Maar het vraagstuk begint al bij welke naam er aan de oorlog gegeven moet worden en welke periodisering de juiste is. Na afloop van de oorlog had Japan een voorkeur voor de term ‘Pacific War’, om de oorlog in Azië na Pearl Harbor aan te duiden. Hiermee werd de focus gericht op de periode vanaf 1941 en het conflict met Amerika en andere westerse landen, en werd de aandacht in de richting van het Japanse slachtofferschap geleid. Tegelijk kon zo de periode van de oorlog met China vanaf 1937, waar een Aziatisch buurland het grootste slachtoffer werd van de Japanse agressie, wat op de achtergrond raken.

Meerdere auteurs hebben in de loop der tijd laten zien hoezeer en op welke manieren de oorlog in de Pacific bepalend is geweest voor de geopolitieke verhoudingen in Azië en hoe deze zowel de herinneringen in de regio als de beeldvorming blijven beïnvloeden. Het gaat daarbij niet alleen over hoe de oorlog in Japan en in de regio herinnerd wordt, maar ook over de blijvende economische en politieke implicaties. Zelfs nieuwe conflicten, zoals territoriale disputen, worden in verband gebracht met de Japanse gewelddadige houding tijdens de oorlog.

Koloniale relaties

Nadat Japan vanaf 1931 delen van China bezette, bleven de betrekkingen tussen beide landen lange tijd zeer ijzig. Pas in 1972 werden deze nieuw leven ingeblazen. In de daaropvolgende decennia richtte Japan zich vooral op het stimuleren van economisch herstel en politieke stabiliteit in China. Nu China economisch veel minder afhankelijk geworden is van Japan, treden de conflicten weer meer op de voorgrond.

Sinds 2012 is de territoriale strijd over de strategisch en economisch belangrijke Senkaku-eilanden een belangrijk twistpunt tussen beide landen. In China wordt deze kwestie in de publieke opinie nauw geassocieerd met de Japanse agressie tijdens de Tweede Wereldoorlog, zoals die tijdens het bloedbad in Nanjing of ten opzichte van de vele Chinese vrouwen die gedwongen werden in Japanse militaire bordelen te werken.

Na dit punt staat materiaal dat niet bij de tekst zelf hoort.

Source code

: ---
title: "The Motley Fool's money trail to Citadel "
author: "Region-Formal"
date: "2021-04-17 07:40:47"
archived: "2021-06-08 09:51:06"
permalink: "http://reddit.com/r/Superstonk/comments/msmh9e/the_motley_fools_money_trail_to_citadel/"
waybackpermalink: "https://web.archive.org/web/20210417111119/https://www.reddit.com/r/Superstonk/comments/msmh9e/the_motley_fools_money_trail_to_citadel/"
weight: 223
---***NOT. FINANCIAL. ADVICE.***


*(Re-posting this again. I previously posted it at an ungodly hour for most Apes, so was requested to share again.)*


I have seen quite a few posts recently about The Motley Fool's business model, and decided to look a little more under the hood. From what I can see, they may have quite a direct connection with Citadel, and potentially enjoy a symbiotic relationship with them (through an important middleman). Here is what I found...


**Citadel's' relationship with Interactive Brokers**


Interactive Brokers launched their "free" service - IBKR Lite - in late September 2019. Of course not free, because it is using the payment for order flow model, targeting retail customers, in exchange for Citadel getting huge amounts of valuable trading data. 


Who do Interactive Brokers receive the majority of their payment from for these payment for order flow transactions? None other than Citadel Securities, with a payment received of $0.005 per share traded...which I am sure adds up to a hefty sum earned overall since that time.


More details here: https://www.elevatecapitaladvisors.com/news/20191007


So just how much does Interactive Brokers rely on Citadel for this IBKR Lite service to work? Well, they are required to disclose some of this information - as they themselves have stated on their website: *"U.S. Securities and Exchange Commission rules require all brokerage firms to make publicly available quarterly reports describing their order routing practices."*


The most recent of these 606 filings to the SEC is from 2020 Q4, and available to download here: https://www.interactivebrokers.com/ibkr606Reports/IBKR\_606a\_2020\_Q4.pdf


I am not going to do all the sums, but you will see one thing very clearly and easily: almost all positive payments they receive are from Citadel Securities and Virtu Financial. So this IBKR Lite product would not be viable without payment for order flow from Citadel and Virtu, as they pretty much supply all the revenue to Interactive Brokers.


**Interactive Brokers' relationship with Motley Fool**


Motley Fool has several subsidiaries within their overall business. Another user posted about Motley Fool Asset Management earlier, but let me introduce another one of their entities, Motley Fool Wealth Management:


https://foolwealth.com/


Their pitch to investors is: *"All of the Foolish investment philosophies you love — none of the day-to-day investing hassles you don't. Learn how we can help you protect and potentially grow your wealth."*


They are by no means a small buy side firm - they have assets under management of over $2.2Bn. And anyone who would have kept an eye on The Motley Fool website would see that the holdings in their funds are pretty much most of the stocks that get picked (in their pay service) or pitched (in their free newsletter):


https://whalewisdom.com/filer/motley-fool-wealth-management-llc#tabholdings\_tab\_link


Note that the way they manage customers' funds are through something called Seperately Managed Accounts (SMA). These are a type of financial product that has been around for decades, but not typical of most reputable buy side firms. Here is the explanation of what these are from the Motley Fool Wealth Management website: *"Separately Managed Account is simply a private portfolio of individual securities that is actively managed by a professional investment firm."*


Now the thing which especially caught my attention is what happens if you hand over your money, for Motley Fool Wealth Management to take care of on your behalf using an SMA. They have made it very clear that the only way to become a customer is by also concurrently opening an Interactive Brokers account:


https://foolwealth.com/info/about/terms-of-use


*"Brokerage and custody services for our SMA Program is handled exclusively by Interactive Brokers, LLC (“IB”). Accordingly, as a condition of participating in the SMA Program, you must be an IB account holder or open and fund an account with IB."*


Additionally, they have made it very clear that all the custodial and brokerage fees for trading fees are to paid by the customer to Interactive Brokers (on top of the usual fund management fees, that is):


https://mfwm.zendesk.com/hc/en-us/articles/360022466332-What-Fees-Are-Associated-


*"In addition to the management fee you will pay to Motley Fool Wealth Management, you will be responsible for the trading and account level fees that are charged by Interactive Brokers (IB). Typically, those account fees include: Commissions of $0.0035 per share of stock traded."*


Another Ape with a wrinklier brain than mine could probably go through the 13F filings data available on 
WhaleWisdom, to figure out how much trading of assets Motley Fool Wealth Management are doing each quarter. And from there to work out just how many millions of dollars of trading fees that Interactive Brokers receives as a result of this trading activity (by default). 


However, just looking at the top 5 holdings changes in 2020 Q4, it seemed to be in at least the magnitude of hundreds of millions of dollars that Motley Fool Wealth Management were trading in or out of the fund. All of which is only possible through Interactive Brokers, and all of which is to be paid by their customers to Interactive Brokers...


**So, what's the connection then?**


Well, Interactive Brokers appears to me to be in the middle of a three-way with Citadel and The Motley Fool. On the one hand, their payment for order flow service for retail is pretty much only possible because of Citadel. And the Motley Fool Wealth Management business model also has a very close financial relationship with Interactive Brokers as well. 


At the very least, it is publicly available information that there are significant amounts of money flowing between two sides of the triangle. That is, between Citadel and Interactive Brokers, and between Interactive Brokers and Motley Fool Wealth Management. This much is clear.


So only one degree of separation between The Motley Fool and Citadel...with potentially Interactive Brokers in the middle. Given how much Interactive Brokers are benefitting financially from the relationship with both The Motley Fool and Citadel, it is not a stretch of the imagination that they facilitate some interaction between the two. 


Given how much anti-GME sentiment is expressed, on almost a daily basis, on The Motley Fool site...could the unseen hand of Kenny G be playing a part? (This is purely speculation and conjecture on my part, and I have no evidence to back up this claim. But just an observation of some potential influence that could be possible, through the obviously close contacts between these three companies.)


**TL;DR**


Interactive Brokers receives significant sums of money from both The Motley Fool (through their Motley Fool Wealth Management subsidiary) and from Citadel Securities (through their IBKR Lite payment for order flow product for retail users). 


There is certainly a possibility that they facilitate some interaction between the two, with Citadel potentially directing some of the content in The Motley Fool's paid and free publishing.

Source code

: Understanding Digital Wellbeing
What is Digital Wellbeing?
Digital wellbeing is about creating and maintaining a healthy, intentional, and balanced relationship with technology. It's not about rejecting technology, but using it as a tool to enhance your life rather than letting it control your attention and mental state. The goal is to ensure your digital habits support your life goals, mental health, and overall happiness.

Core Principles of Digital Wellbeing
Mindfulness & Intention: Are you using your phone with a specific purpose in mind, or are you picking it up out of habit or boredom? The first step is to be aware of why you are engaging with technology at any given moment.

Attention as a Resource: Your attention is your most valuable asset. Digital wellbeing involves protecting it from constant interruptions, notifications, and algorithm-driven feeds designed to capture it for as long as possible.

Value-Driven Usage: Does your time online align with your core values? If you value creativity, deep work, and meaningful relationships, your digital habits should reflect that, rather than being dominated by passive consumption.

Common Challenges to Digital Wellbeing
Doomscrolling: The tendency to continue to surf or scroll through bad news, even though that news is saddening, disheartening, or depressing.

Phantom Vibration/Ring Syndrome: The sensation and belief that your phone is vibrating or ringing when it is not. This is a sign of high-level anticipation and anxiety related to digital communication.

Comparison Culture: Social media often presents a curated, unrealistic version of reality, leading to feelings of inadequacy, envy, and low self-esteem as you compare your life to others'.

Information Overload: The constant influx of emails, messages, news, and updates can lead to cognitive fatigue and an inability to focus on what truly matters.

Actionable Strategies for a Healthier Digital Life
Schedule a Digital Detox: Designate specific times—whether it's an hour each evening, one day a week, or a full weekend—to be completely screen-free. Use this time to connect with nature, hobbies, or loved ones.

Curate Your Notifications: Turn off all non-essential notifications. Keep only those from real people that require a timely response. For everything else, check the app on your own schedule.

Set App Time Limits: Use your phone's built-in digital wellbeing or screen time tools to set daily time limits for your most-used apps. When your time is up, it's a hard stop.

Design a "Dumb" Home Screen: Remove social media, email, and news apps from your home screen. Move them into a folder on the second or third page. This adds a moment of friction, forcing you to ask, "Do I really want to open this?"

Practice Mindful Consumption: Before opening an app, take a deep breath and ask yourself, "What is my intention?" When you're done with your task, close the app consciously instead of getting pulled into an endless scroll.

De betwiste Senkaku-eilanden. Foto: Jackopoid op Wikimedia Commons / Bewerking Nationaal Comité 4 en 5 mei

Ook het contact van Japan met Korea is getekend door een koloniale relatie. Japan koloniseerde Korea tussen 1910 en 1945. Pas in 1965 werden de betrekkingen met Zuid-Korea genormaliseerd en werden in een officieel verdrag eigendomsclaims tussen de landen geregeld. Persoonlijke schade bleef echter buiten beschouwing, wat tot op heden een twistpunt blijft voor met name Koreaanse dwangarbeiders en vrouwen die in militaire bordelen moesten werken.

In 2018 veroordeelden Koreaanse rechters het Japanse staalbedrijf Nippon Steel Corporation tot herstelbetalingen aan dwangarbeiders. De aandacht voor het proces leidde tot vele protesten in Seoul en het boycotten van Japanse producten door Koreaanse burgers. De relaties tussen Japan en Zuid-Korea bereikten een nieuw dieptepunt.

Excuses

En de Yasukuni-tempel? Ook in 2021 werden de bezoeken van Japanse hoogwaardigheidsbekleders aan Yasukuni rondom 15 augustus met afschuw ontvangen in het buitenland. De huidige minister-president Yoshihide Suga kwam weliswaar niet zelf naar Yasukuni, maar het bezoek van minister van Defensie Nobuo Kishi (de jongere broer van voormalig premier Shinzo Abe) en de minister voor Economisch Herstel Yasutoshi Nishimura wekte desalniettemin wrevel.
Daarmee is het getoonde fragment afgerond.